Editorial

Un ministère de l’Amour

Le Pape est mort. Rainier est mort. Fatna Bent Lhoucine est morte. Voilà, maintenant, chacun peut pleurer et enterrer son mort comme il le conçoit. Pleurer les morts des autres a quelque chose d’inconsistant. Une sorte de compassion à distance qui manque de corps et de substance. Avec Fatna, nous tenons un authentique deuil national. Un vrai, celui qui titille l’identité, qui travaille l’inconscient et qui vous renvoie à votre propre image.
Le pontificat de Fatna a duré 60 ans. Jeune Chikha, elle a parcouru les quatre points cardinaux avant d’être «ordonnée» papesse de la aïta. Une sorte d’appel qui vient de loin, des tréfonds de la terre. Elle a  régné sur un territoire plus grand, des milliers de fois, que le rocher de Monaco. Son Vatican à elle, c’était Sidi Bennour. Ses fidèles se comptaient par millions, leur dévotion était paillarde et leur liturgie un peu avinée. Bois, c’est du rouge. Mange, c’est de l’agneau.  La chair et le sang. Une parabole vécue au quotidien, souvent, très tard le soir, des vêpres iconoclastes.
Fatna ne faisait pas des miracles. Elle-même était une miraculée de la vie. Elle n’était pas une sorcière, sa magie ne trompait personne, la foi était trop exubérante. Non, elle officiait avec amour, constance et labeur. Avec la patience des pasteurs prosélytes. Recommencer, séduire, transporter jusqu’à la conversion finale. Et la lumière fut.

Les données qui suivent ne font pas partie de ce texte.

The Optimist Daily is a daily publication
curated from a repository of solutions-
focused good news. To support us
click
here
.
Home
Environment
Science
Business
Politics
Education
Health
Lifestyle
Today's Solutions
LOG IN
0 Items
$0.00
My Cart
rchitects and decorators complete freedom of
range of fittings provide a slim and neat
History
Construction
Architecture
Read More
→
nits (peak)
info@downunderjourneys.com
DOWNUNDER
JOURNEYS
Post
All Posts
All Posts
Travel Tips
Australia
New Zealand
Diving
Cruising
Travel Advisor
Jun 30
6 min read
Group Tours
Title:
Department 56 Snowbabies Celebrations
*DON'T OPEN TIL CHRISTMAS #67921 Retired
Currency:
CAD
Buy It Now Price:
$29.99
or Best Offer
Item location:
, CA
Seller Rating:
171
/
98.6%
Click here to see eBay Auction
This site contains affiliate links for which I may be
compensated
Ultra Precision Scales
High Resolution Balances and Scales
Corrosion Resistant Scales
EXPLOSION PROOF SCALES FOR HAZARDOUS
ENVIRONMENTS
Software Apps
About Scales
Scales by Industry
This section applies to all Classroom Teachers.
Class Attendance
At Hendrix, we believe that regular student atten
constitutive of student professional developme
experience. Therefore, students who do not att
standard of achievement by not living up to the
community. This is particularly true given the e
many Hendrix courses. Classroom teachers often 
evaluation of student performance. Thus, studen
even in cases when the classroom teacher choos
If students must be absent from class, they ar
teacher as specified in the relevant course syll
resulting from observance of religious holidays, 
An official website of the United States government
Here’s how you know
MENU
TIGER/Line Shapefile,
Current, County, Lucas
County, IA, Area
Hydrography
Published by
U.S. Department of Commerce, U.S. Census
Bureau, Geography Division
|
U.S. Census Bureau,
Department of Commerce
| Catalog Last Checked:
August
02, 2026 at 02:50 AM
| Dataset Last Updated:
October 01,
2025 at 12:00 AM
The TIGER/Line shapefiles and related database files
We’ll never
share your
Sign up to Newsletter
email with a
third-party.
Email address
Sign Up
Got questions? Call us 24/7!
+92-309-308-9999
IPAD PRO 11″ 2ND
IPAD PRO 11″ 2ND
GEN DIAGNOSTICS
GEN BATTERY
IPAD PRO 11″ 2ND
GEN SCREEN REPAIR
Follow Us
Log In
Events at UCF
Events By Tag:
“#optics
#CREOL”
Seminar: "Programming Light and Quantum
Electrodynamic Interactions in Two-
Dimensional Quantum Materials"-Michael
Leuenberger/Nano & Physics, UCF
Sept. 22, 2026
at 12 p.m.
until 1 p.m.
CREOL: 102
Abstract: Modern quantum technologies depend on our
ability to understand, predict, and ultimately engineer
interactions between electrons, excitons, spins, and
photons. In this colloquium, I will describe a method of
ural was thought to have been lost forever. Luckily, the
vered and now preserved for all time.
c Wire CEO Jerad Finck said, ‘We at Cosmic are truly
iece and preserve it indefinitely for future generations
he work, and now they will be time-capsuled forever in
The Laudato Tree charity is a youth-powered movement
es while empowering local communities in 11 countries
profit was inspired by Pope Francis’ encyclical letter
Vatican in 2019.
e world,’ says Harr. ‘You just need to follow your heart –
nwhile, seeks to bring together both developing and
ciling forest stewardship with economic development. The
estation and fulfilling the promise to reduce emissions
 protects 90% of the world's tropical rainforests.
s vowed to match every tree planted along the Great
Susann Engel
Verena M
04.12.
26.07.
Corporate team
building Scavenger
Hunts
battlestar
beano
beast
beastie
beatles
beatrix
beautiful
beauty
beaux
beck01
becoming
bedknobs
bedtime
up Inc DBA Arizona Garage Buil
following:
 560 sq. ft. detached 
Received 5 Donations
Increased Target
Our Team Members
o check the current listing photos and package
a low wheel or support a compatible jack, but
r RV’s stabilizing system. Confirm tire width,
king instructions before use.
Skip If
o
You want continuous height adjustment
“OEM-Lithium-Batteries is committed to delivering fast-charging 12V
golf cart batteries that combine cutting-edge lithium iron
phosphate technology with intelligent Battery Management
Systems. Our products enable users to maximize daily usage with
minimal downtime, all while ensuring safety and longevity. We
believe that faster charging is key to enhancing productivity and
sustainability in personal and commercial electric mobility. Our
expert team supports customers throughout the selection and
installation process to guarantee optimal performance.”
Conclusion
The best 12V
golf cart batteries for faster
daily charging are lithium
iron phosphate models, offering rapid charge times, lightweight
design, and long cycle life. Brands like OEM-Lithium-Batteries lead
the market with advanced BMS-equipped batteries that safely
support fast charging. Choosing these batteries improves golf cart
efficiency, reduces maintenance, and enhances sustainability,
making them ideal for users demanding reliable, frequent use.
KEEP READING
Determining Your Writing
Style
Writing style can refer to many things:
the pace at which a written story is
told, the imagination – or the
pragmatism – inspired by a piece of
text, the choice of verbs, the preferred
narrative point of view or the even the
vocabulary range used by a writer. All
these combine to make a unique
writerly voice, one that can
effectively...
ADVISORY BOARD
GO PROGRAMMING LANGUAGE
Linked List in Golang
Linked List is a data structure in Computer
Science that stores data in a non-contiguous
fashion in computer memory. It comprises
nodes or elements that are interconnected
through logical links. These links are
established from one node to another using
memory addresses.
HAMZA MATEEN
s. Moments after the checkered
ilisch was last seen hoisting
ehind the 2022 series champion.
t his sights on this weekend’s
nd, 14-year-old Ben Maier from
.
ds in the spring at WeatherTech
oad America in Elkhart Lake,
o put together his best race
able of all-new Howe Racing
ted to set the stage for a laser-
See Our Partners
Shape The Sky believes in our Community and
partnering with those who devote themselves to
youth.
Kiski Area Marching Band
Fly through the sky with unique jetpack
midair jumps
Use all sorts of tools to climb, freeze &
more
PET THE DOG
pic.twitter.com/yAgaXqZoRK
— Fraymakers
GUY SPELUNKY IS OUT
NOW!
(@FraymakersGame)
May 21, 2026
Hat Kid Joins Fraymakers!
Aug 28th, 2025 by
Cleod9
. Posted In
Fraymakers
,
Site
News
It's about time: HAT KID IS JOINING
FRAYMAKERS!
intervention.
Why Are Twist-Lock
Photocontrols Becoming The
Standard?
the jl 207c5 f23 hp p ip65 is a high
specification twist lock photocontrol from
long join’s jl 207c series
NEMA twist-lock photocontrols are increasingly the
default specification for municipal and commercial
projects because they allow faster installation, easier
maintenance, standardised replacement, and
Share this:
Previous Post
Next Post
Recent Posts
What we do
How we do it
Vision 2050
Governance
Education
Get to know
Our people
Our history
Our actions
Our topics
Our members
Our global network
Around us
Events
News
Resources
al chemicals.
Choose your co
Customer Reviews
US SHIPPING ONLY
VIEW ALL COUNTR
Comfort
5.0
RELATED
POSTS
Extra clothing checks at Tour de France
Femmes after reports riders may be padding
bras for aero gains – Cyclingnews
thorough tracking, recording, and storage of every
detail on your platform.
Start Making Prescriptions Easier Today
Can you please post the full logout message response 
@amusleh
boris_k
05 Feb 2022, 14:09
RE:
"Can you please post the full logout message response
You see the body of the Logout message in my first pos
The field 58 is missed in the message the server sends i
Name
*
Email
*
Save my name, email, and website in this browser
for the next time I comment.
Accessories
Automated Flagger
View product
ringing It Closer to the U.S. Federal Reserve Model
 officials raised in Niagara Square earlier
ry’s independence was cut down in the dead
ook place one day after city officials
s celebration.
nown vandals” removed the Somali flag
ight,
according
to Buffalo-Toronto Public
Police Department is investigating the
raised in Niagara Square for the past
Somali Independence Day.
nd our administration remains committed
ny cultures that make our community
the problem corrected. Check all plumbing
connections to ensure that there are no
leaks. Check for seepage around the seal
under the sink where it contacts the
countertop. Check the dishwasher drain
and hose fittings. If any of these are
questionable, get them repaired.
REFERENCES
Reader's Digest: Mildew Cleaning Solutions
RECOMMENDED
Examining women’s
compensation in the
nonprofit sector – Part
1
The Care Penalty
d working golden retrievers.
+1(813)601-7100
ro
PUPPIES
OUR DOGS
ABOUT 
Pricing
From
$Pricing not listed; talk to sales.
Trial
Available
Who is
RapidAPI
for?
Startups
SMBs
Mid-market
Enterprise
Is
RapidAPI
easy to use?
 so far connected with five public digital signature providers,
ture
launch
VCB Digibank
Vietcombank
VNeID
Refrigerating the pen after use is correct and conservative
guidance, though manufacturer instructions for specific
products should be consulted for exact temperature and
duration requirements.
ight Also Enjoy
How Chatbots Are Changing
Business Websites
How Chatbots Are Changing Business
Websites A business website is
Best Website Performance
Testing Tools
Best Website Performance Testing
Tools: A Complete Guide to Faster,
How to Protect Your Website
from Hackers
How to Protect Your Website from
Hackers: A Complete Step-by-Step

C’est vrai qu’elle pouvait détourner un croyant de la prière. Un père de famille de ses devoirs. Quelques femmes de leur vertu. Mais l’esprit était le même, seule la communion changeait de nature. Pour le reste, Dieu restait au centre de tous les plaisirs. C’est lui qui a fait Fatna à l’image de nos désirs. Probablement pour mieux nous éprouver. Mais quand l’épreuve est douce, la rencontre avec le divin se fait au son d’un violon râpeux et d’une taârija sourde.
Fatna convoquait les corps. Ceux-ci, se rendaient avec âmes et bagages. Elle demandait la reddition des esprits. Ceux-ci venaient avec leurs peines et leurs morsures. Elle demandait une capitulation totale, et souvent elle l’obtenait. Des riches, des puissants, des démunis ou des nécessiteux. Son ordre était transcendantal. Il se fichait des classements ou des hiérarchies. Tout le monde, avec elle, était inscrit au même registre : celui de la sensualité, de la jouissance et de la délectation.
Le domaine de Dieu est bel et bien le ciel. Celui de Fatna était plus terre-à-terre. Mais, il avait quand même une certaine hauteur. Celle des âmes dévouées au ravissement des autres. Un sacerdoce courageux qu’elle a su faire vivre en creusant des sillons de tendresse et d’amitié. En quelque sorte, un ministère de l’Amour.